• **ASSIGNED TASK A**
From the forum thread on splitting punctuation, write out the passage from "There are 2" up to and including "tokens = nltk.word_tokenize(sentence)".

GIVEN TEXT Start Marker

Keeping punctuation as its own unit in Preprocessed Text

116 Views Asked by At

what is the code to split a sentence into a list of its constituent words AND punctuation? Most text preprocessing programs tend to remove punctuations.

For example, if I enter this:

"Punctuations to be included as its own unit."

The desired output would be:

result = ['Punctuations', 'to', 'be', 'included', 'as', 'its', 'own', 'unit', '.']

many thanks!

2

There are 2 best solutions below

0
On BEST ANSWER

You might want to consider using a Natural Language Toolkit or nltk.

Try this:

import nltk

sentence = "Punctuations to be included as its own unit."
tokens = nltk.word_tokenize(sentence)
print(tokens)

Output: ['Punctuations', 'to', 'be', 'included', 'as', 'its', 'own', 'unit', '.']

4
On

The following snippet can be used using regular expression to separate the words and punctuation in a list.

import string
import re

punctuations = string.punctuation
regularExpression="[\w]+|" + "[" + punctuations + "]"

content="Punctuations to be included as its own unit."
splittedWords_Puncs = re.findall(r""+regularExpression, content)
print(splittedWords_Puncs)

Output: ['Punctuations', 'to', 'be', 'included', 'as', 'its', 'own', 'unit', '.']

GIVEN TEXT End Marker

• **ASSIGNED TASK B**
In the records, change "Desa Baduy" to "Kampung Baduy" in the lines from the line with "isan leluhur mereka." up to and including the end of the records, and leave everything else unchanged. Give only those lines, and leave the pictures out.

GIVEN DATA Start Marker

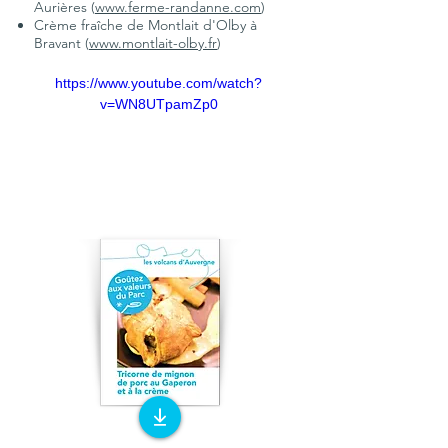
Aurières (
www.ferme-randanne.com
)
Crème fraîche de Montlait d'Olby à
Bravant (
www.montlait-olby.fr
)
https://www.youtube.com/watch?
v=WN8UTpamZp0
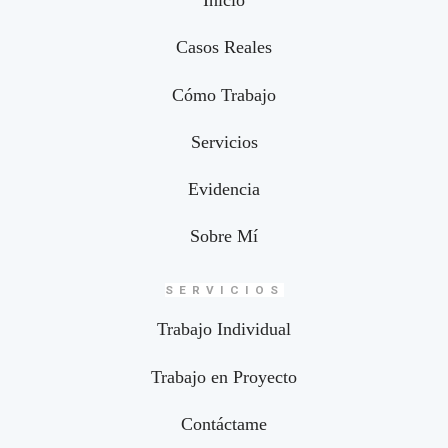
Inicio
Casos Reales
Cómo Trabajo
Servicios
Evidencia
Sobre Mí
SERVICIOS
Trabajo Individual
Trabajo en Proyecto
Contáctame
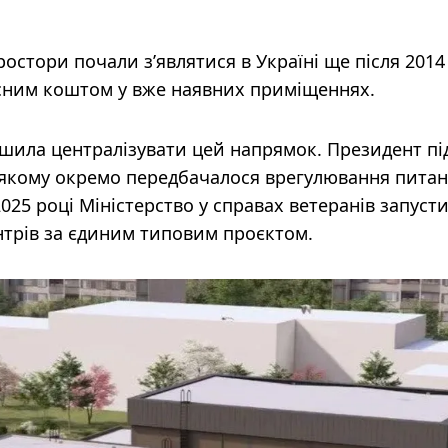
остори почали з’являтися в Україні ще після 2014
асним коштом у вже наявних приміщеннях.
ішила централізувати цей напрямок. Президент пі
у якому окремо передбачалося врегулювання пита
025 році Міністерство у справах ветеранів запуст
нтрів за єдиним типовим проєктом.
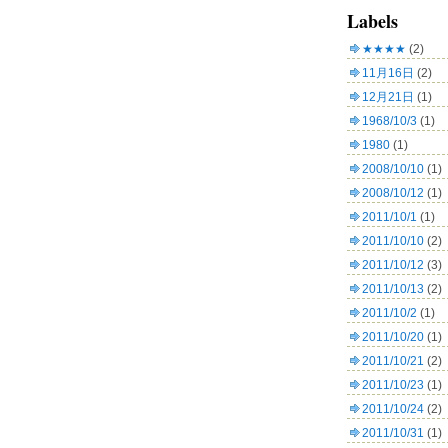
Labels
★★★★
(2)
11月16日
(2)
12月21日
(1)
1968/10/3
(1)
1980
(1)
2008/10/10
(1)
2008/10/12
(1)
2011/10/1
(1)
2011/10/10
(2)
2011/10/12
(3)
2011/10/13
(2)
2011/10/2
(1)
2011/10/20
(1)
2011/10/21
(2)
2011/10/23
(1)
2011/10/24
(2)
2011/10/31
(1)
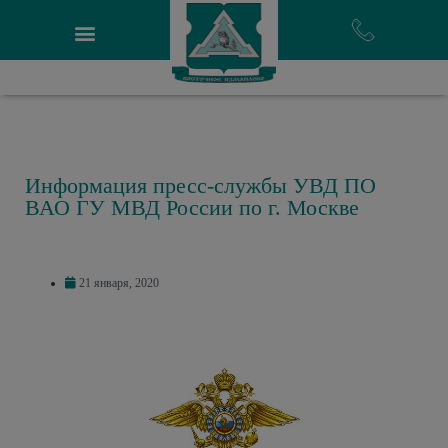
Информация пресс-службы УВД ПО
ВАО ГУ МВД России по г. Москве
21 января, 2020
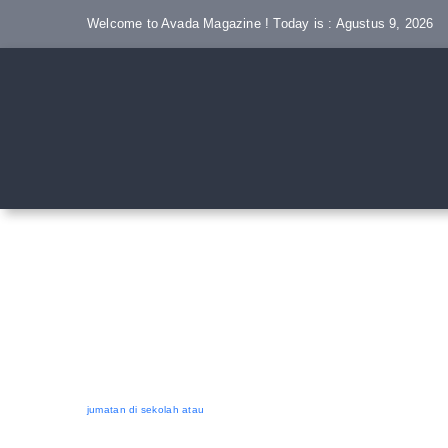
Skip
Welcome to Avada Magazine ! Today is : Agustus 9, 2026
to
content
jumatan di sekolah atau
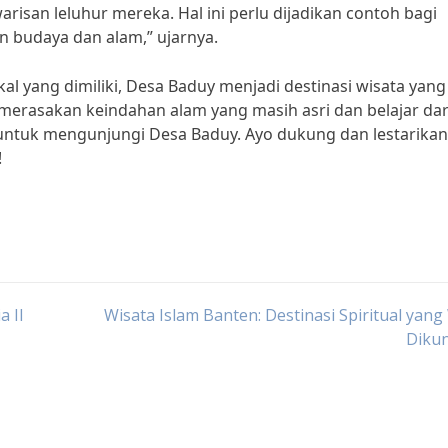
isan leluhur mereka. Hal ini perlu dijadikan contoh bagi
n budaya dan alam,” ujarnya.
l yang dimiliki, Desa Baduy menjadi destinasi wisata yang
 merasakan keindahan alam yang masih asri dan belajar dar
 untuk mengunjungi Desa Baduy. Ayo dukung dan lestarikan
!
a II
Wisata Islam Banten: Destinasi Spiritual yang
Dikun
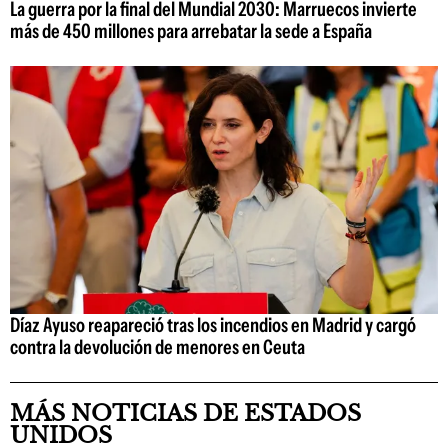
La guerra por la final del Mundial 2030: Marruecos invierte
más de 450 millones para arrebatar la sede a España
Díaz Ayuso reapareció tras los incendios en Madrid y cargó
contra la devolución de menores en Ceuta
MÁS NOTICIAS DE ESTADOS
UNIDOS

GIVEN DATA End Marker

• **EXERCISE SOLUTION A**
There are 2 best solutions below

0
On BEST ANSWER

You might want to consider using a Natural Language Toolkit or nltk.

Try this:

import nltk

sentence = "Punctuations to be included as its own unit."
tokens = nltk.word_tokenize(sentence)

• **EXERCISE SOLUTION B**
isan leluhur mereka. Hal ini perlu dijadikan contoh bagi
n budaya dan alam,” ujarnya.
l yang dimiliki, Kampung Baduy menjadi destinasi wisata yang
 merasakan keindahan alam yang masih asri dan belajar dar
 untuk mengunjungi Kampung Baduy. Ayo dukung dan lestarikan
!
a II
Wisata Islam Banten: Destinasi Spiritual yang
Dikun
La guerra por la final del Mundial 2030: Marruecos invierte
más de 450 millones para arrebatar la sede a España
Díaz Ayuso reapareció tras los incendios en Madrid y cargó
contra la devolución de menores en Ceuta
MÁS NOTICIAS DE ESTADOS
UNIDOS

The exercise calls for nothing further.